• **Short problem A**
List every figure that appears in the passage on the UN humanitarian appeal, with what each one counts.
• **Short problem B**
Extend the passage on the UN humanitarian appeal, picking up after its final sentence.

::: Passage shown

Dire as OCHA’s new humanitarian assessment is on behalf of more than 1,500 humanitarian partners, it is expected that of the 305 million in need, only 190 million will be reached.

A lack of funding is just one of the reasons why, in countries where populations have endured decades of violence and instability, such as the Democratic Republic of the Congo (DRC).

“In DRC, as with all these conflicts, we are ready to do more, it’s our mission to do more,” insisted Mr. Fletcher. “My people are desperate to get out there and deliver because they really are on the frontline. They can see what is needed but we need these resources. That’s our call to action and we also need the world to do more; those with power to do more, to challenge this era of impunity and to challenge this era of indifference.”

UNOCHA/Francis Mweze

Lac Vert, Goma, DR Congo. Goma has more than 2 million inhabitants, with at least 500,000 displaced people.

Doorstepping role

As the UN’s newly appointed top aid official, Mr. Fletcher pledged to visit the capitals of the world “to bash down doors” of government in search of new partnerships and solidarity for the world’s most vulnerable people.

“I’ve got to find ways to reframe this argument in a way that will resonate with the public at large,” he added.

::::::
::: Raw records

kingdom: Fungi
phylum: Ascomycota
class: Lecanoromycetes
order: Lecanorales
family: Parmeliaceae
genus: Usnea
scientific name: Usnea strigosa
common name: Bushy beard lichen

::::::
::: Raw records

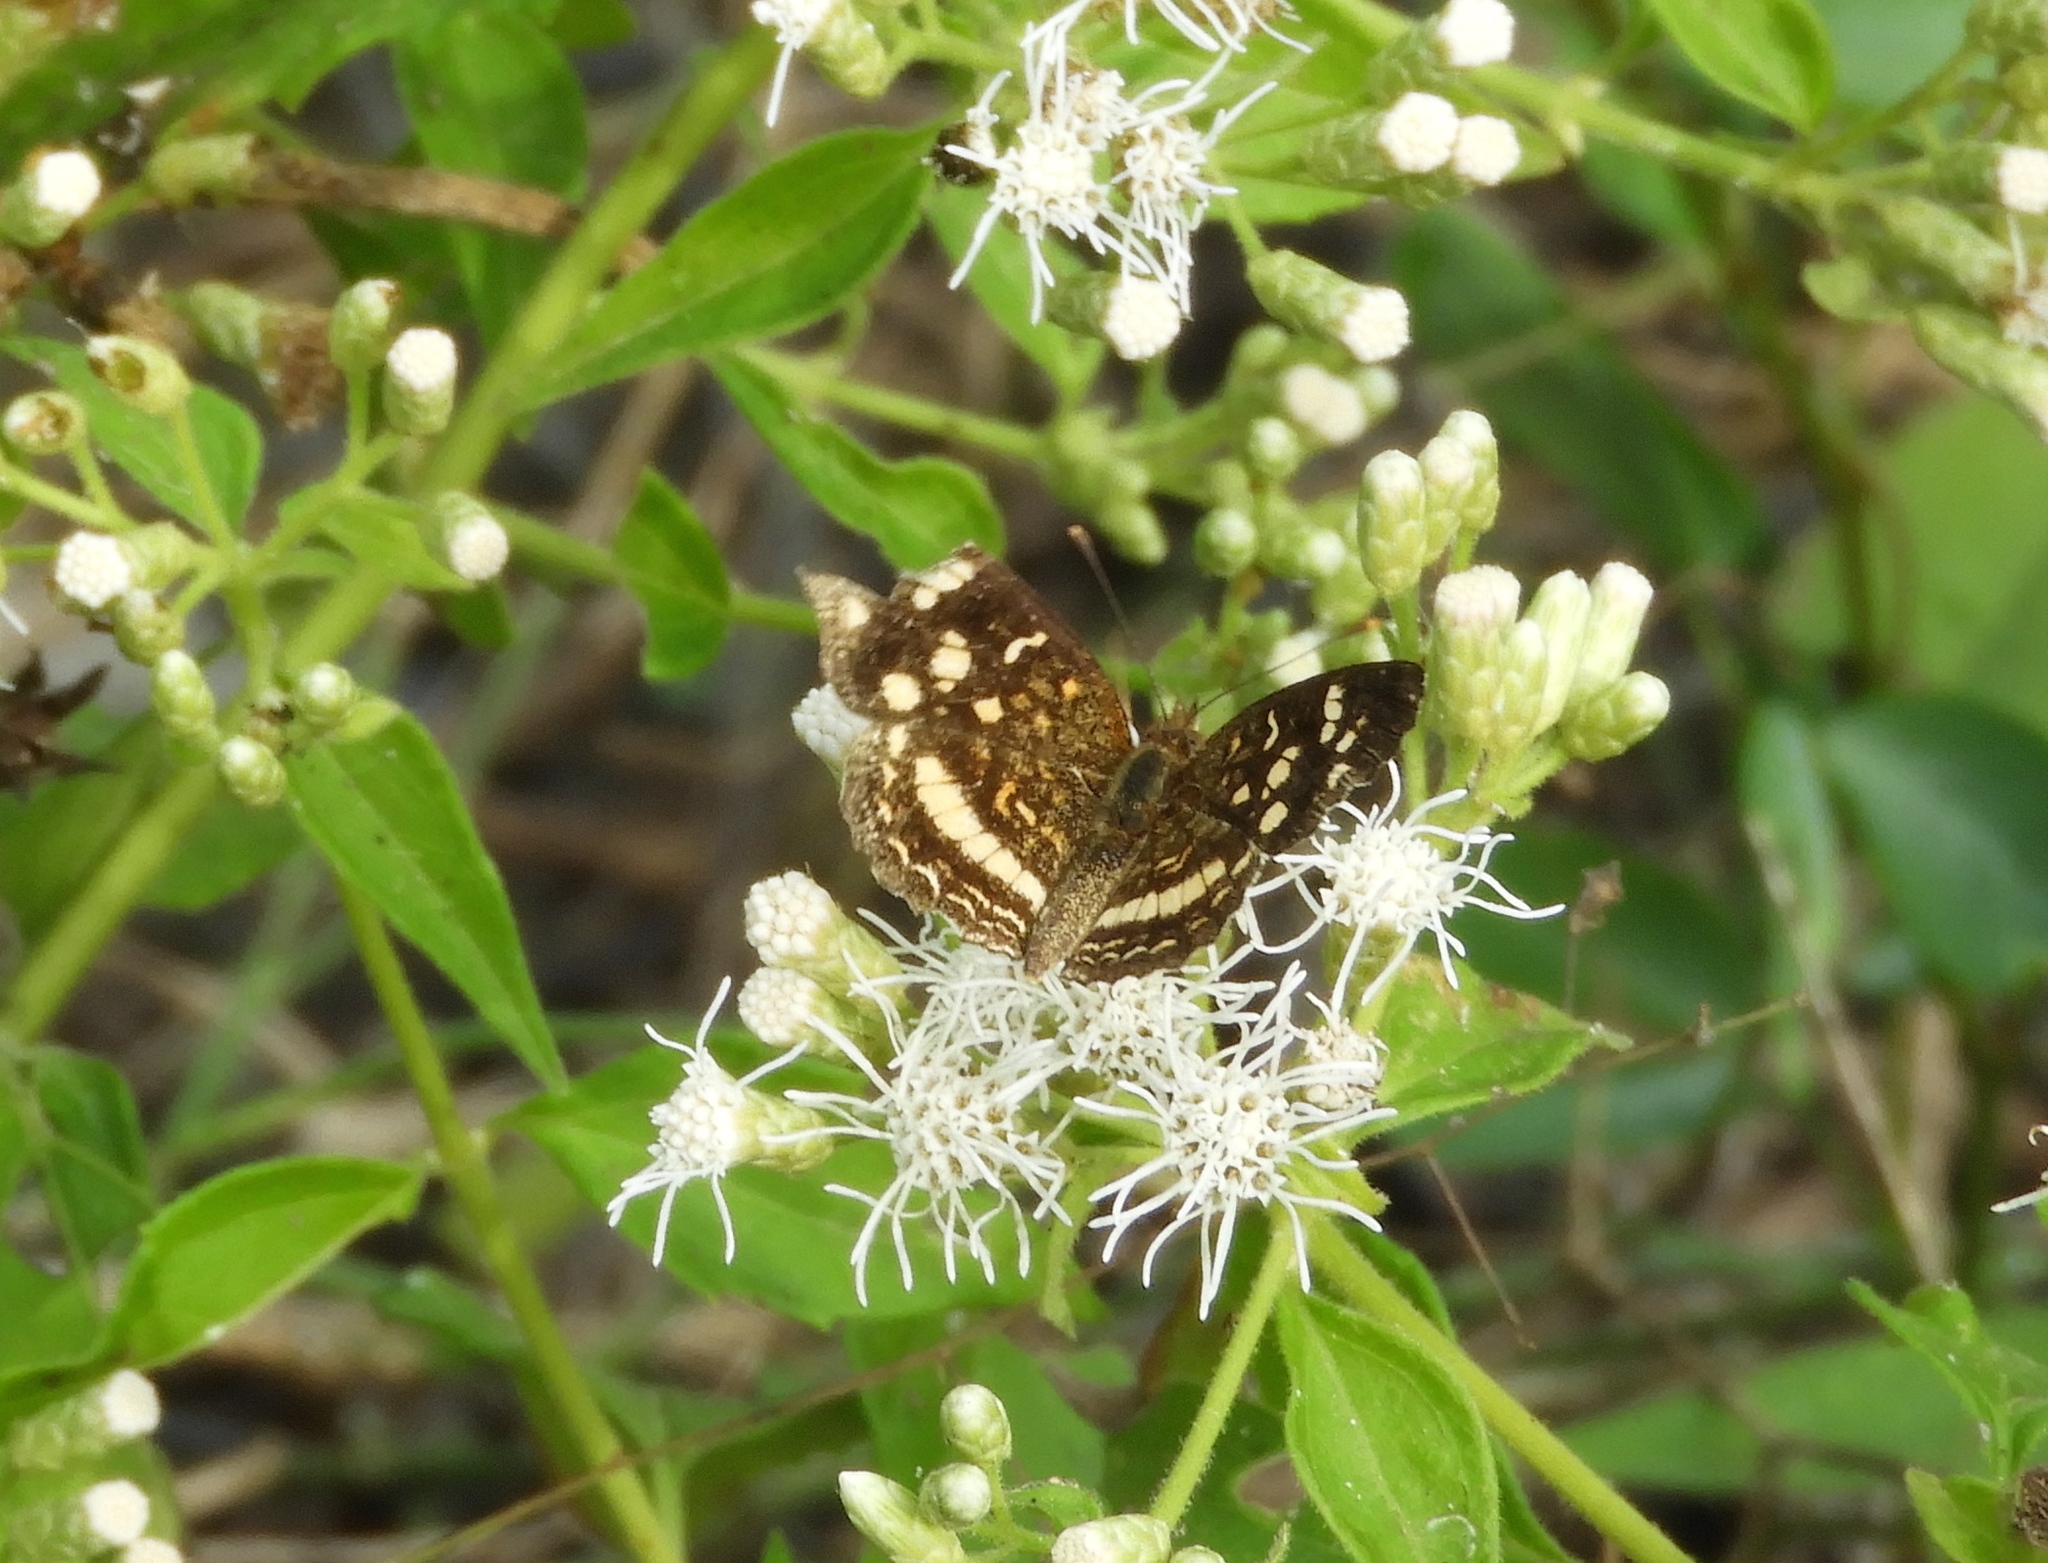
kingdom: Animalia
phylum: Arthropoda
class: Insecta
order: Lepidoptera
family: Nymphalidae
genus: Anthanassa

::::::

• **Answer A**
- 1,500: humanitarian partners on whose behalf OCHA made its assessment
- 305 million: people in need
- 190 million: people expected to be reached
- 2 million: inhabitants of Goma (more than)
- 500,000: displaced people in Goma (at least)

• **Answer B**
Citing his past roles as a UK ambassador with experience in conflict and peace building, from Kenya to Lebanon and Northern Ireland, the new OCHA chief stressed the need to ensure that aid continues to flow to where it’s needed most.

“I have a very clear mission around humanitarian delivery,” he said, before paying tribute to the “extraordinary entrepreneurial humanitarian diplomacy” of his predecessor Martin Griffiths, who stepped down in June for health reasons.

Election changes

Asked about the changing geopolitical landscape in a bumper year of hugely significant national and presidential elections, Mr. Fletcher insisted that “it’s not just about America…we’re facing the election of a number of governments who will be more questioning of what the United Nations does…But I don’t believe that we can’t make that case to them; I don’t believe that that there isn’t compassion in these governments which are getting elected.”

In comments to journalists at the unveiling of the Global Humanitarian Overview 2025, Mr. Fletcher confirmed that communities continue to be confronted with multiple crises.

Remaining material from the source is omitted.